The exact causes of pre-eclampsia have not yet been adequately clarified. It is thought that a problem during the development of the placenta causes the blood vessels to constrict, resulting in high blood pressure. For those who want to know more: insufficient trophoblast invasion with insufficient adaptation of the maternal spiral arteries lay the foundation. As yet largely unknown mediators then lead to a dysfunction of the endothelium (= inner layer of the vessels, capillary leak) and to the full clinical picture of the disease.
Pre-eclampsia (PE) is considered one of the main causes of obstetric complications in mother and child. In the mother, complications occur in numerous organ systems. In particular, it can lead to liver and kidney failure. In addition, there are the long-term consequences of diseases of the cardiovascular system. Women with a history of pre-eclampsia have a 4-fold higher risk of later high blood pressure and a 2-fold higher risk of ischaemic heart disease, stroke or thromboembolism. Eclampsia and especially early pre-eclampsia (before 34 weeks gestation) are also considered to be responsible for about 25% of all neonatal deaths and about 15% of all growth retardations. The incidence of pre-eclampsia varies worldwide between approx. 2-8%. In Switzerland, the incidence of pre-eclampsia is ≤ 2%, i.e. approx. 1800-1900 cases are to be expected per year.
In view of the relatively high and severe maternal and fetal risks of disease, efforts to assess prognosis, early diagnosis and prevention of pre-eclampsia are desirable.
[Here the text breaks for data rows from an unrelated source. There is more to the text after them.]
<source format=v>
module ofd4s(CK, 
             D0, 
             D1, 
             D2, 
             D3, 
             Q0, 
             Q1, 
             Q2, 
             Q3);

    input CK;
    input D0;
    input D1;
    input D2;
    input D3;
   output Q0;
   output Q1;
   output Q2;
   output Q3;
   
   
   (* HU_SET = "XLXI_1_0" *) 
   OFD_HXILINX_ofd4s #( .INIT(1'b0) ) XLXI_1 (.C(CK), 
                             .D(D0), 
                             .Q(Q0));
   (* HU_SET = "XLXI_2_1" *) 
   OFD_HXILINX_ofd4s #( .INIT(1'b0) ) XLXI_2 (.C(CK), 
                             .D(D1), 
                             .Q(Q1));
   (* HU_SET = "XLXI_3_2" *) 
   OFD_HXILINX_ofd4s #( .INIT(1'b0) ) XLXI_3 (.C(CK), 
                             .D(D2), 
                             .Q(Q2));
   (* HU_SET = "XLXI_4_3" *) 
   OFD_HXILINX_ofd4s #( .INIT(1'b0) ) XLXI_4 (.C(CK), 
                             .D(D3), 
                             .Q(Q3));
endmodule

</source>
In recent years, the question of early detection of pre-eclampsia has increasingly come to the fore. The aim here is to establish screening strategies. If screening shows an increased risk of pre-eclampsia, it is possible to prevent it by taking aspirin.
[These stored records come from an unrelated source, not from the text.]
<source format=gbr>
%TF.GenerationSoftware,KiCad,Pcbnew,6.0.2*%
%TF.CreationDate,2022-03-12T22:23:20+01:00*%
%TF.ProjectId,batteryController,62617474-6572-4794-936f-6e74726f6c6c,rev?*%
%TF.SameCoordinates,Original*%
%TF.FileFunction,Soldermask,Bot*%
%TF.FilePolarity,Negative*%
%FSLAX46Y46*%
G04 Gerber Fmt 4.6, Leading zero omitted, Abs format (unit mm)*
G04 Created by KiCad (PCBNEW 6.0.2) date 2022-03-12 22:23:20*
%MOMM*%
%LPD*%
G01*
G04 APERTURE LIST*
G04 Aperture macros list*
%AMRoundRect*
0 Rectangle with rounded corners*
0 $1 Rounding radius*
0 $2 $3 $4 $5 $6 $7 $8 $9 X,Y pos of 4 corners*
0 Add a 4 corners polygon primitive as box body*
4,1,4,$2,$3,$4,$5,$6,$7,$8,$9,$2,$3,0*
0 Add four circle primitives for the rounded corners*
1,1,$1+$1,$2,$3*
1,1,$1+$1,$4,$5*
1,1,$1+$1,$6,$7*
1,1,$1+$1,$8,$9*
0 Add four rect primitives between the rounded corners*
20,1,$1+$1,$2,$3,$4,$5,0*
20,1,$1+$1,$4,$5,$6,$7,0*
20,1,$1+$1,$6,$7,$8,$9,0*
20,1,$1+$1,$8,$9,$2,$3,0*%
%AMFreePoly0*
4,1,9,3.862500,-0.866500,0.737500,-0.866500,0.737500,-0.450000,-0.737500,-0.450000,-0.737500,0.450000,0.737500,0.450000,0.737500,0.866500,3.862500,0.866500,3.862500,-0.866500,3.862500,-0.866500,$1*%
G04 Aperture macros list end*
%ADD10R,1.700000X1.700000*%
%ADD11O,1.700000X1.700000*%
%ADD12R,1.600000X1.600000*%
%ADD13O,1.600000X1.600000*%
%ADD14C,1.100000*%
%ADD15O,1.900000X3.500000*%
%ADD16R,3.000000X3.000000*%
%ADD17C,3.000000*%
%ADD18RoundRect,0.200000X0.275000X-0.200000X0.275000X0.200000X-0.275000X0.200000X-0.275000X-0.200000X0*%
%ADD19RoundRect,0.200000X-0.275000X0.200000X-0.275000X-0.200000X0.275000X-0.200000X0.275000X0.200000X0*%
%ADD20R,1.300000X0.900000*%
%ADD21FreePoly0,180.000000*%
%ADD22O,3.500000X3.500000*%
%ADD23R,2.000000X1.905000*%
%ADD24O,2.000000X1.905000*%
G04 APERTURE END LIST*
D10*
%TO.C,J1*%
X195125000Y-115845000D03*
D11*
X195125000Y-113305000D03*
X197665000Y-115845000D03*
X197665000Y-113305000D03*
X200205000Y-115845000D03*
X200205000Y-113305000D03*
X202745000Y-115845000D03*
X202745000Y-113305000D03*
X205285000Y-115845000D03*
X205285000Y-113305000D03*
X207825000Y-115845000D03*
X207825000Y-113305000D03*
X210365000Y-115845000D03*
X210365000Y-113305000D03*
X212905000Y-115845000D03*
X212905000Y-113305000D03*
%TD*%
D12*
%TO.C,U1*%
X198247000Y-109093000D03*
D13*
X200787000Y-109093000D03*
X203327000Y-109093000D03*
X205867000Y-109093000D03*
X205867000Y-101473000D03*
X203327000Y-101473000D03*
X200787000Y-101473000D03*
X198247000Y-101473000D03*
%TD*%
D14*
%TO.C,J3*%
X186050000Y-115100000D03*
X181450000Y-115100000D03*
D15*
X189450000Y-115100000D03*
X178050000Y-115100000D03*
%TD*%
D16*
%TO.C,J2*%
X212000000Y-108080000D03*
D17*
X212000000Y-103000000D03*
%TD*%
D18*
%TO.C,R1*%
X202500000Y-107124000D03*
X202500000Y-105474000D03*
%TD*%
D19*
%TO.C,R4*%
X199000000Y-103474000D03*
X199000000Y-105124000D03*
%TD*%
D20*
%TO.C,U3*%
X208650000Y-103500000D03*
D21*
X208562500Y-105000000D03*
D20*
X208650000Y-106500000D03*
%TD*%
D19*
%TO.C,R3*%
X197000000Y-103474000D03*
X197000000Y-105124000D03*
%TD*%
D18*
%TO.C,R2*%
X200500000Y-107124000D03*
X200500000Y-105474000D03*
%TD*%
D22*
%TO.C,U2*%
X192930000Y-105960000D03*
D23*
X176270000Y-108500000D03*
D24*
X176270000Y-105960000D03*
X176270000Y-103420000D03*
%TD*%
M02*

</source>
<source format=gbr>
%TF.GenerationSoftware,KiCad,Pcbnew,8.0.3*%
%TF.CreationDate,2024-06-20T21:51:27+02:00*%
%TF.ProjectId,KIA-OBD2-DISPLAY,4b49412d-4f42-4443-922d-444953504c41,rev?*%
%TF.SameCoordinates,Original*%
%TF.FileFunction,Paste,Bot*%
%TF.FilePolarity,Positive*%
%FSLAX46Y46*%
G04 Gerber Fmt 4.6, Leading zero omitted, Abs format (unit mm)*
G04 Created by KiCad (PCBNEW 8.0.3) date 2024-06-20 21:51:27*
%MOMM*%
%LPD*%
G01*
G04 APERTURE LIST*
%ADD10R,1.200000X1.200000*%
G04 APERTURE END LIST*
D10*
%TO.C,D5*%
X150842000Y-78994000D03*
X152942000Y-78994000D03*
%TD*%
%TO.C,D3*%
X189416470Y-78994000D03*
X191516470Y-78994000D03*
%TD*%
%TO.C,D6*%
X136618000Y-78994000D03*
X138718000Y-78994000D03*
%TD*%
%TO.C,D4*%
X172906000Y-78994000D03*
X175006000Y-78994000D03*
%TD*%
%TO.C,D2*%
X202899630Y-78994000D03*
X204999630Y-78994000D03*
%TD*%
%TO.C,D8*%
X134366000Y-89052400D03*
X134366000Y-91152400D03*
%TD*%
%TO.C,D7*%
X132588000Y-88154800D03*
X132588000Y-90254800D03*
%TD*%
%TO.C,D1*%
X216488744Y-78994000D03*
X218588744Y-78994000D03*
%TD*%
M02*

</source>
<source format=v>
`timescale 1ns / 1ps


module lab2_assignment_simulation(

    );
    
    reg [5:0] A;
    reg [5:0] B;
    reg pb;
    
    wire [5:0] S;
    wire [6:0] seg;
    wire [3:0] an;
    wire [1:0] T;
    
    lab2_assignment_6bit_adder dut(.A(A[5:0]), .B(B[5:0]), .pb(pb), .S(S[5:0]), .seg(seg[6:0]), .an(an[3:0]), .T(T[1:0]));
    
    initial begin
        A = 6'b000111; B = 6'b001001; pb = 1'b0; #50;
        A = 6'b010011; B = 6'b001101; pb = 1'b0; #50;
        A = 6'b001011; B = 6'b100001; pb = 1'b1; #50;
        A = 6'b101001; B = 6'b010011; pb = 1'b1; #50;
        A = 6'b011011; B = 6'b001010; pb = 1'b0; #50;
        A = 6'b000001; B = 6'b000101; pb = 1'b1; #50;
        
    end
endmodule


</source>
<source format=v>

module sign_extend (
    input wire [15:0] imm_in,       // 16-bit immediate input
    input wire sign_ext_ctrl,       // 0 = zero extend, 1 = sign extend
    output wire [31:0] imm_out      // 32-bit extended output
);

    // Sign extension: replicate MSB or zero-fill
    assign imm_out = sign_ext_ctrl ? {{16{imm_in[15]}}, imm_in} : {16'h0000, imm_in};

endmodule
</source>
Acetylsalicylic acid (ASA) leads to an irreversible inhibition of the enzyme cyclooxygenase and thus inhibits prostaglandin and thromboxane formation. Based on these mechanisms, the clumping of the blood platelets is inhibited. In this way, the walls of the placental vessels become less agglutinated, allowing the blood to flow better and more freely. This counteracts high blood pressure in the mother and growth retardation in the child, thus preventing pre-eclampsia. Aspirin is approved by the Food and Drug Administration (FDA) for use in pregnant women. For the prophylaxis of pre-eclampsia, 150 mg of aspirin should be taken daily.
We have the option of screening for the risk of developing pre-eclampsia as part of the first trimester test (ETT). For this purpose, the blood flow in the artery leading to the uterus (uterine artery) is measured by ultrasound according to certain criteria. In addition, blood pressure is measured several times on both upper arms and certain risk factors are asked about. In addition, two specific parameters (PlGF and PAPP-A) are determined in the laboratory. All this information is sent to the laboratory and the risk of pre-eclampsia is calculated according to a certain algorithm.
We recommend screening for pre-eclampsia because of the potentially serious consequences of pre-eclampsia/eclampsia on mother and child described above. The procedure is simple; the measurement of blood flow in the uterine arteries can easily be carried out as part of the first trimester test. This does not significantly increase the duration of the examination and there is no additional charge for the ultrasound examination. The determination of the laboratory parameters is sometimes not covered by the health insurance; the costs are around 80 SFr. The definition of a screening includes the testing of all possible persons of a defined unit, in this case pregnant women in about the 12th to 13th week of pregnancy. This is the only way to reliably determine the number of people at risk.